**WORK INSTRUCTION:**
Once the pictures are set aside, output all the records exactly.

**SUPPLIED INFORMATION:**
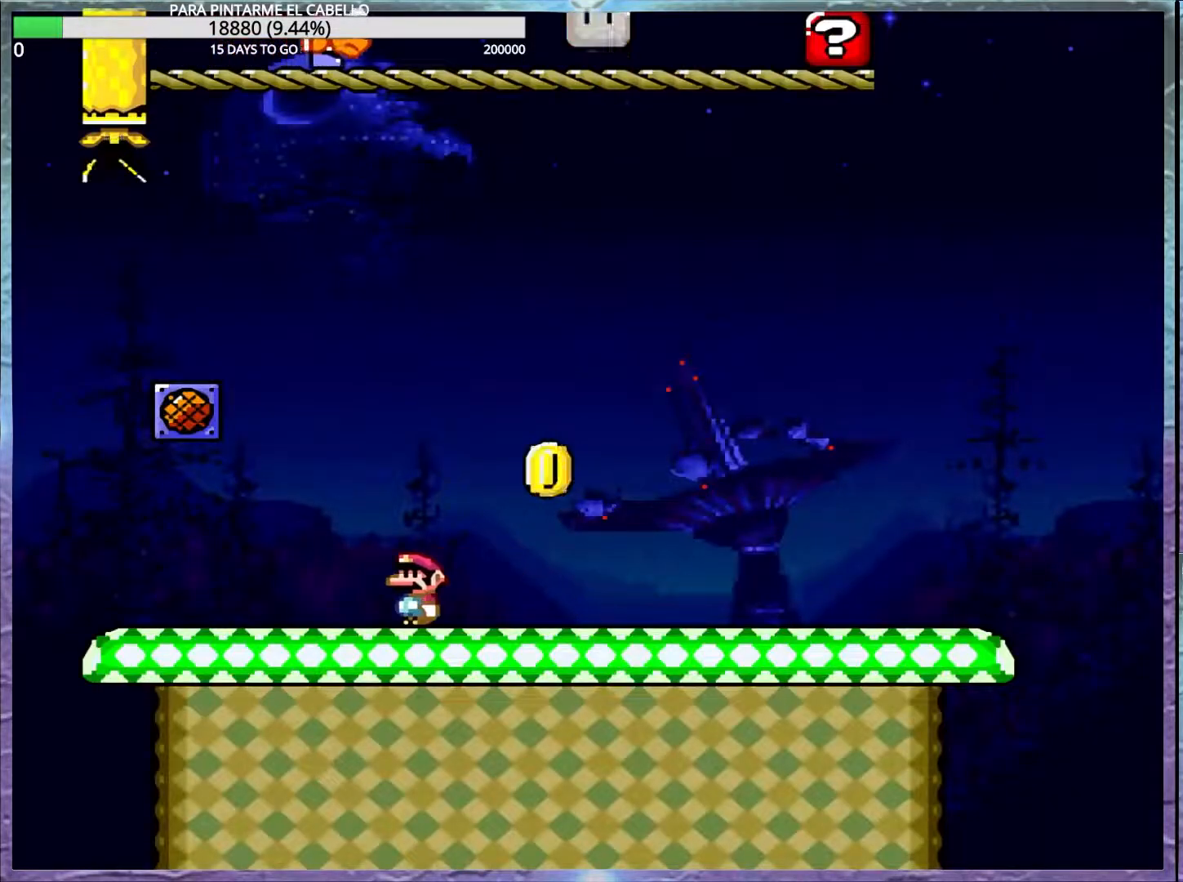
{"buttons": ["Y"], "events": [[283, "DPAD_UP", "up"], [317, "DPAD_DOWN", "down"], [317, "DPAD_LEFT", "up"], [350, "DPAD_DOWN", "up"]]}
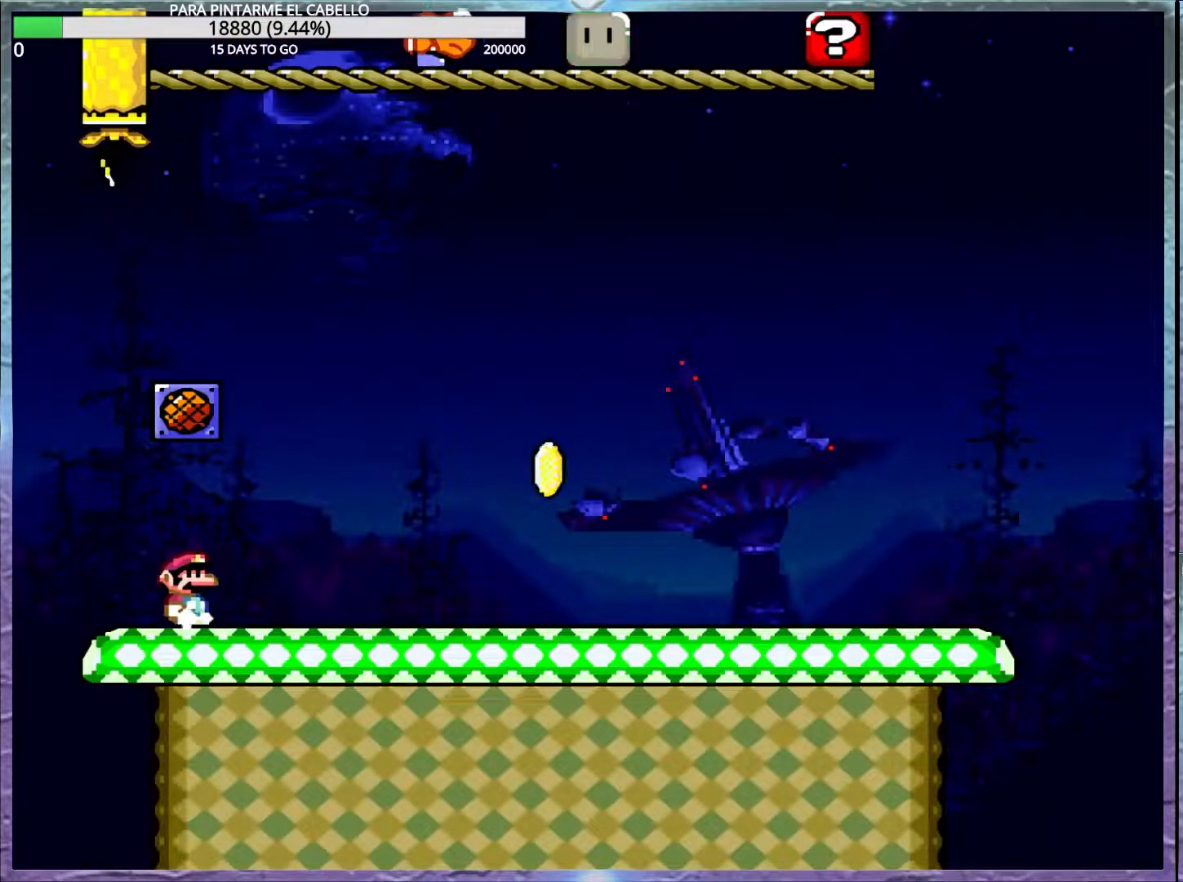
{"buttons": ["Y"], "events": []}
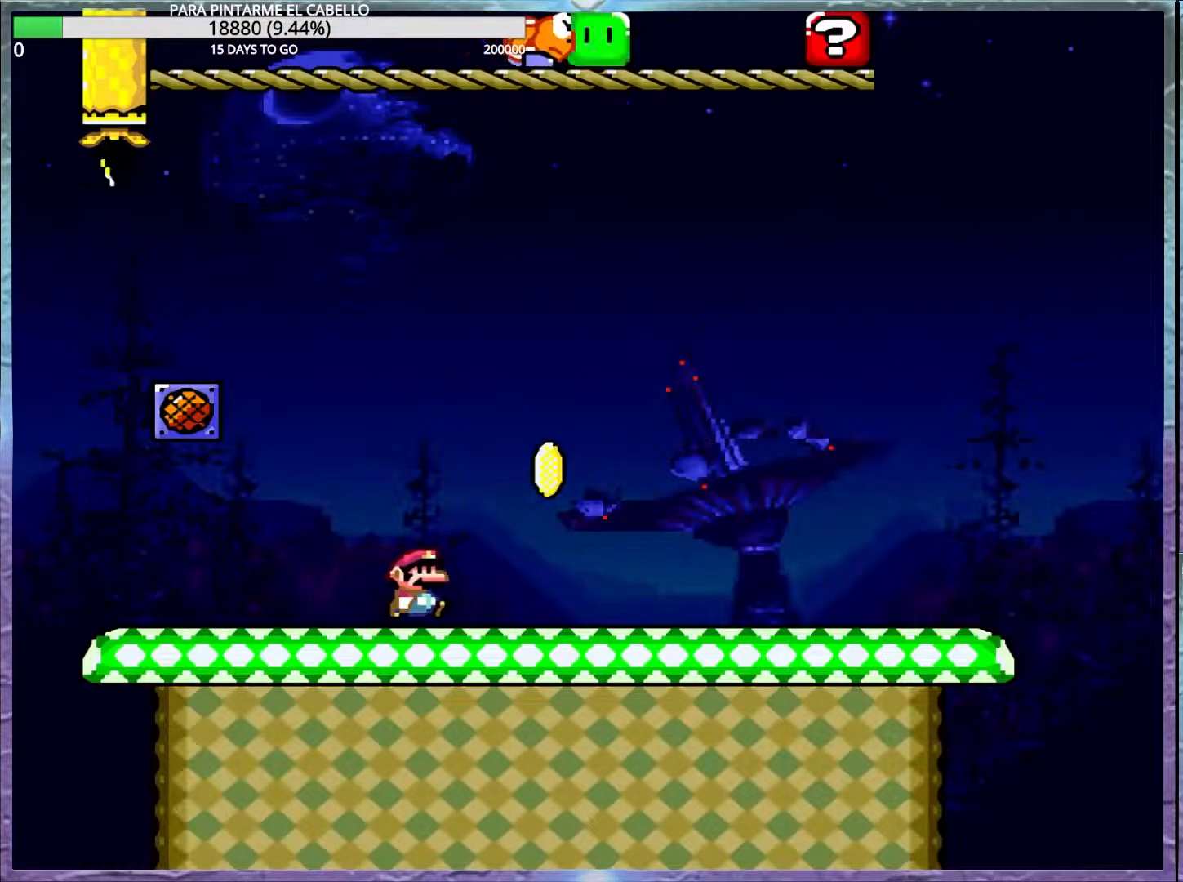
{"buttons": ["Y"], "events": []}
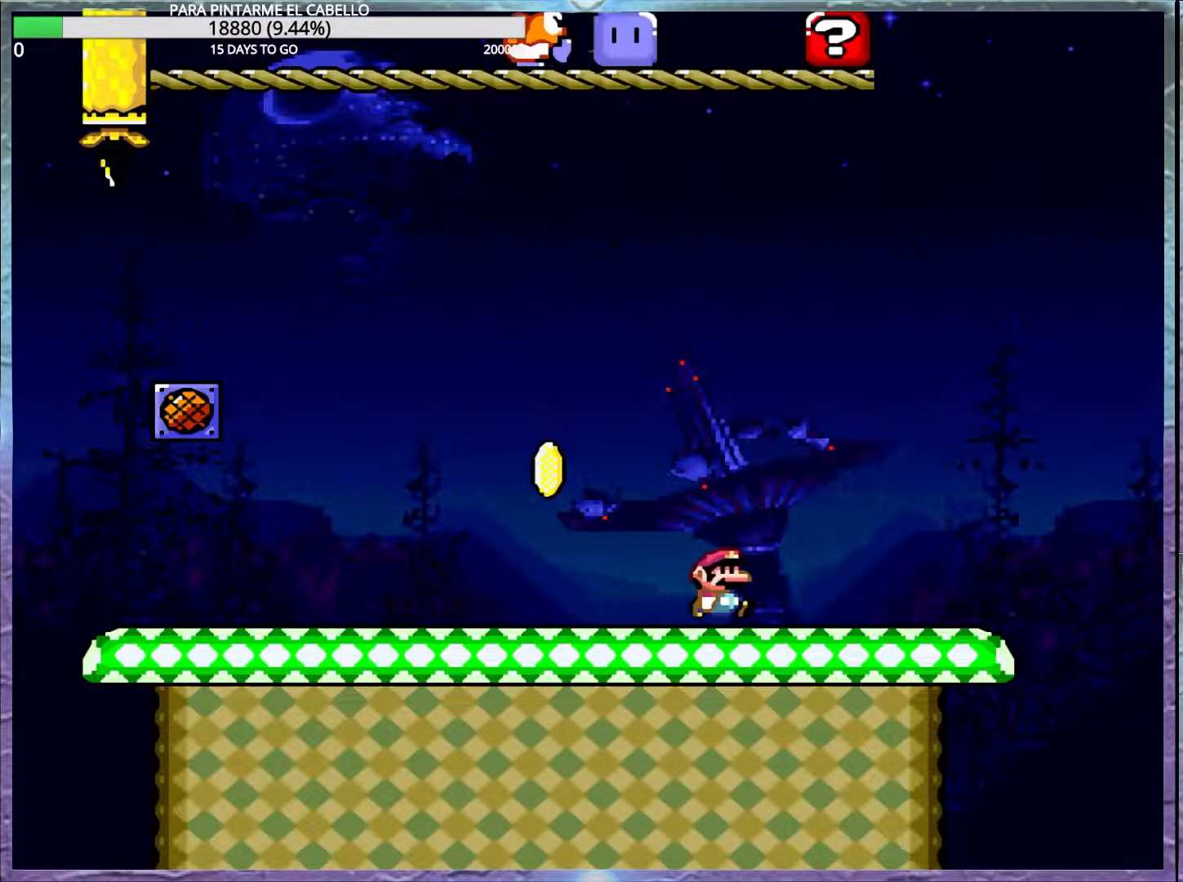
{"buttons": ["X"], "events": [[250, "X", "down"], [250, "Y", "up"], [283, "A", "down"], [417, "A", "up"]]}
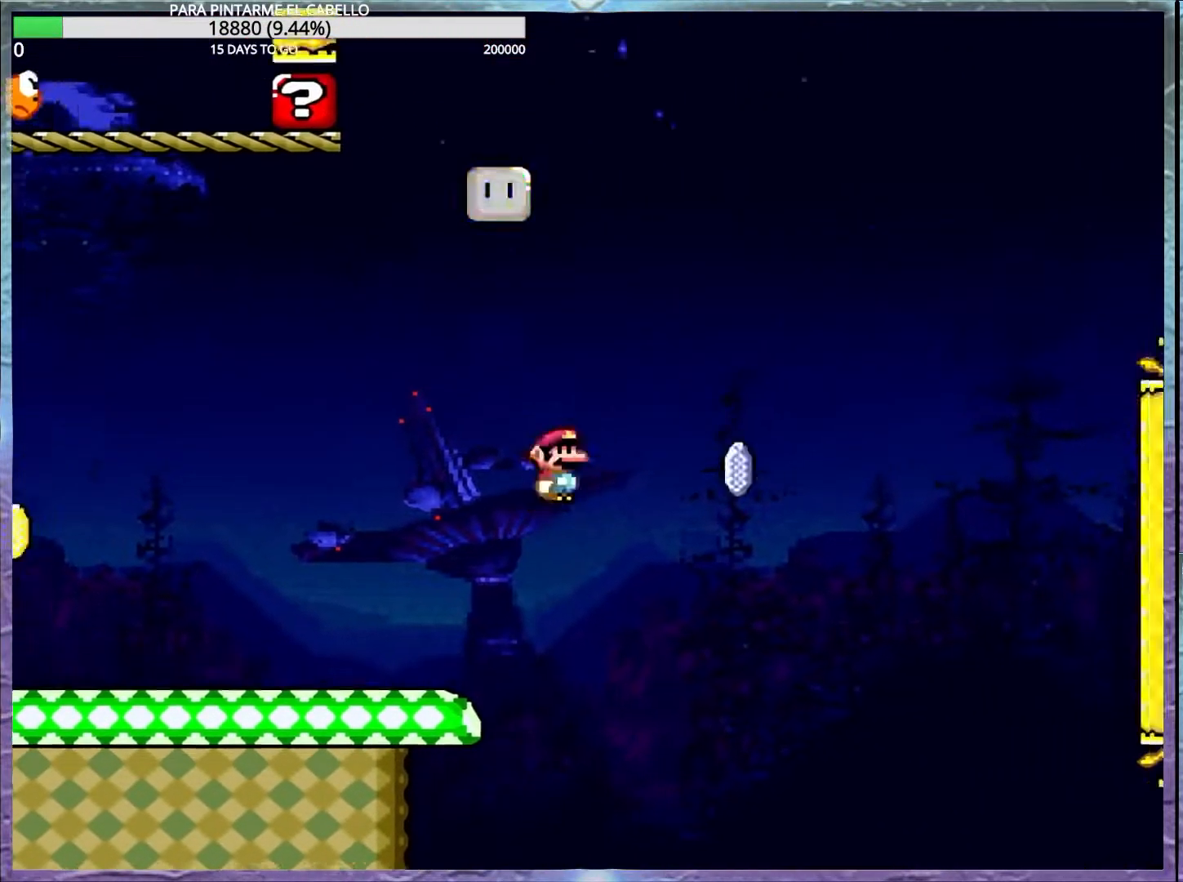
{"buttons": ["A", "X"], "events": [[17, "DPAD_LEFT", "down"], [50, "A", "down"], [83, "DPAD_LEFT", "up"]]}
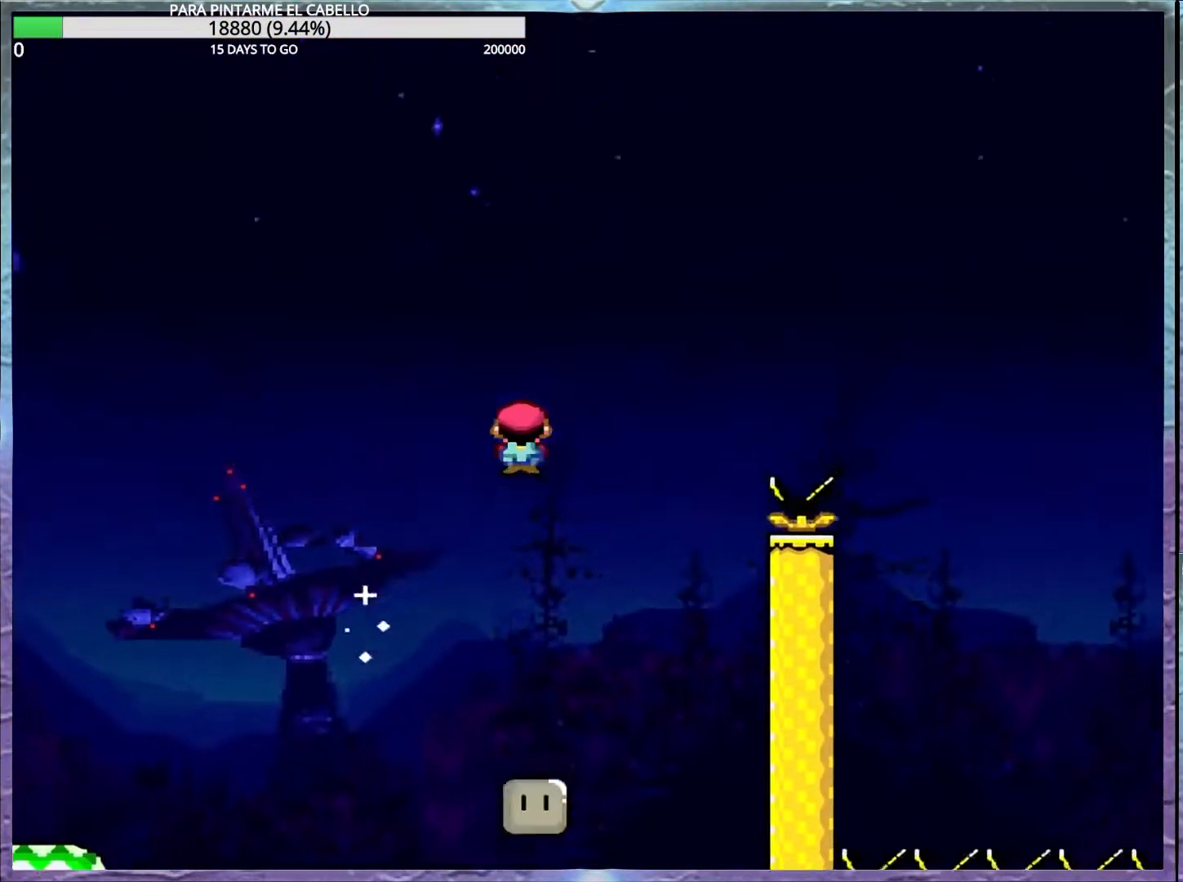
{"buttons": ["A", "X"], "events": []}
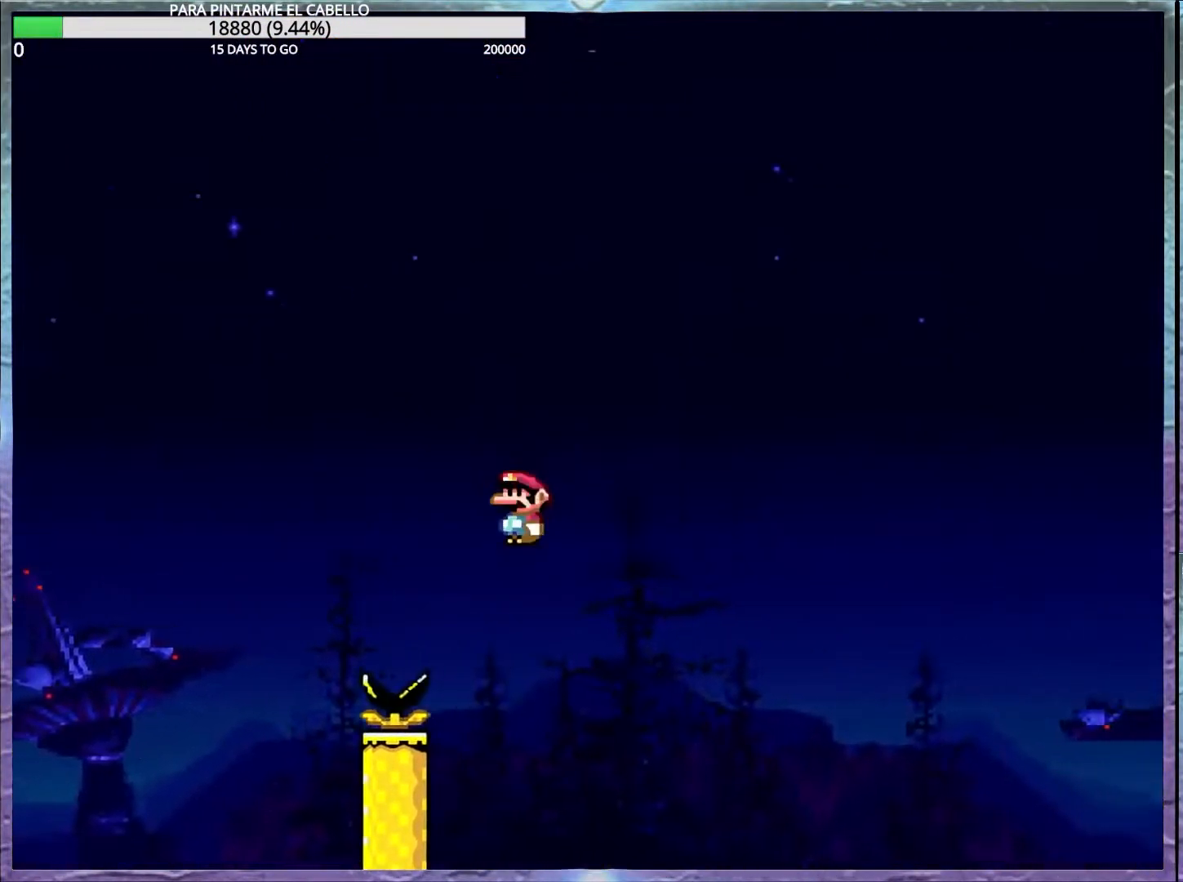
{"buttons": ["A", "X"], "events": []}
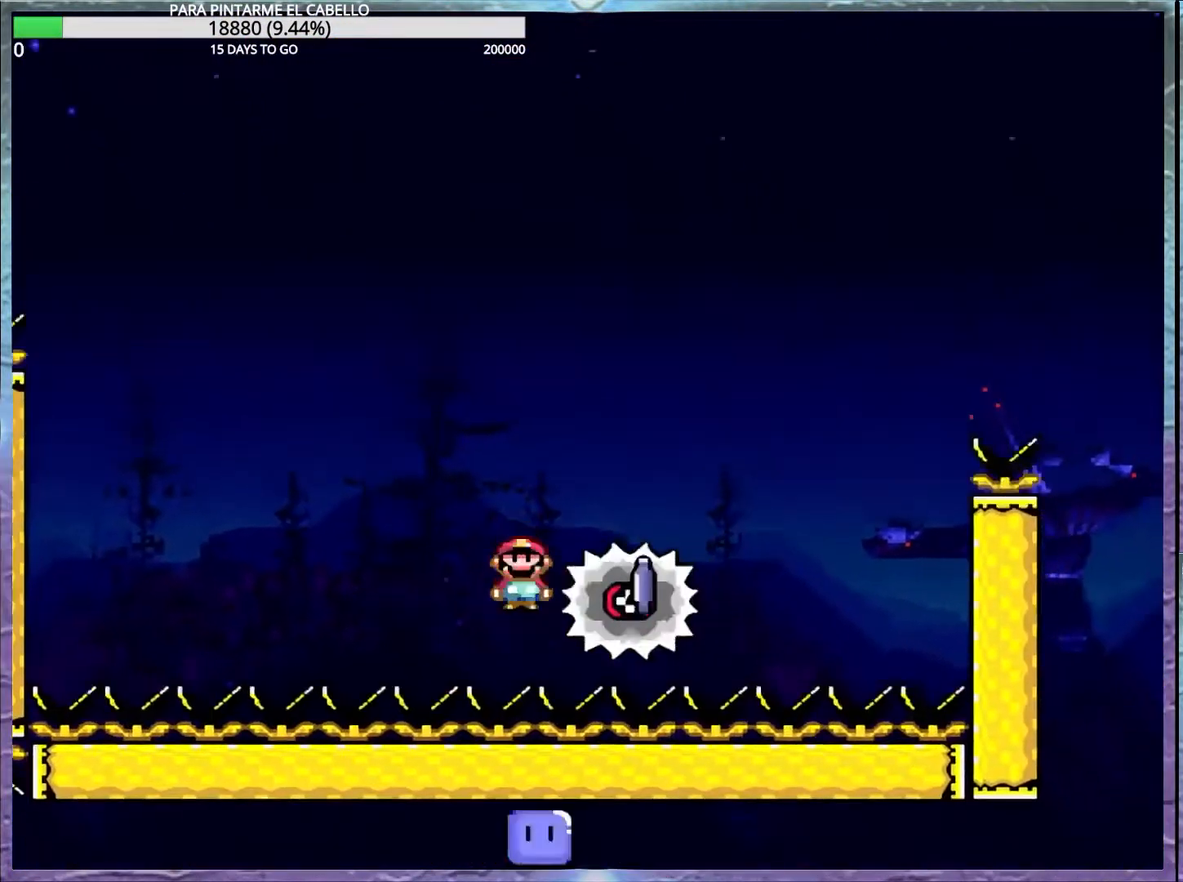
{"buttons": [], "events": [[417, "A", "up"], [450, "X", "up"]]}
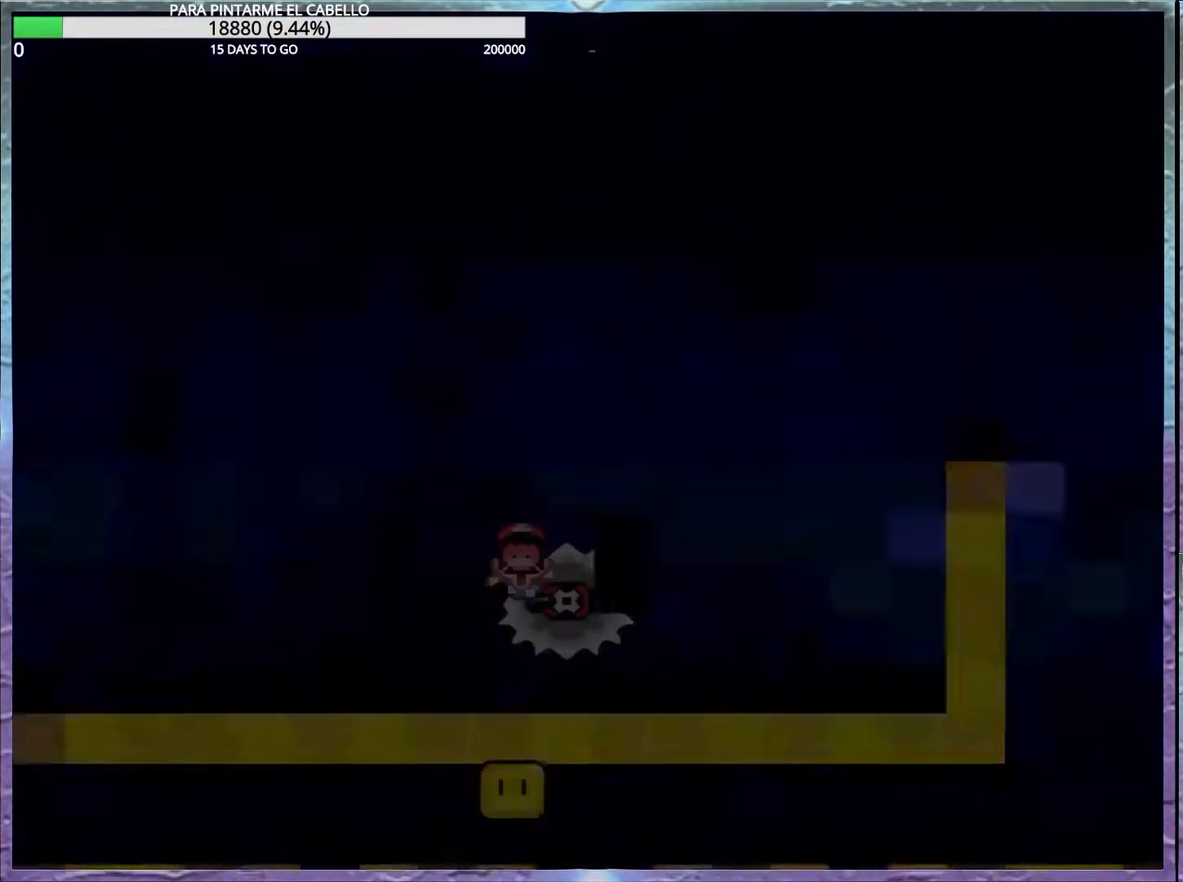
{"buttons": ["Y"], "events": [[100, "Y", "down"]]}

**SOLUTION FOR THIS EXERCISE:**
{"buttons": ["Y"], "events": [[283, "DPAD_UP", "up"], [317, "DPAD_DOWN", "down"], [317, "DPAD_LEFT", "up"], [350, "DPAD_DOWN", "up"]]}
{"buttons": ["Y"], "events": []}
{"buttons": ["Y"], "events": []}
{"buttons": ["X"], "events": [[250, "X", "down"], [250, "Y", "up"], [283, "A", "down"], [417, "A", "up"]]}
{"buttons": ["A", "X"], "events": [[17, "DPAD_LEFT", "down"], [50, "A", "down"], [83, "DPAD_LEFT", "up"]]}
{"buttons": ["A", "X"], "events": []}
{"buttons": ["A", "X"], "events": []}
{"buttons": [], "events": [[417, "A", "up"], [450, "X", "up"]]}
{"buttons": ["Y"], "events": [[100, "Y", "down"]]}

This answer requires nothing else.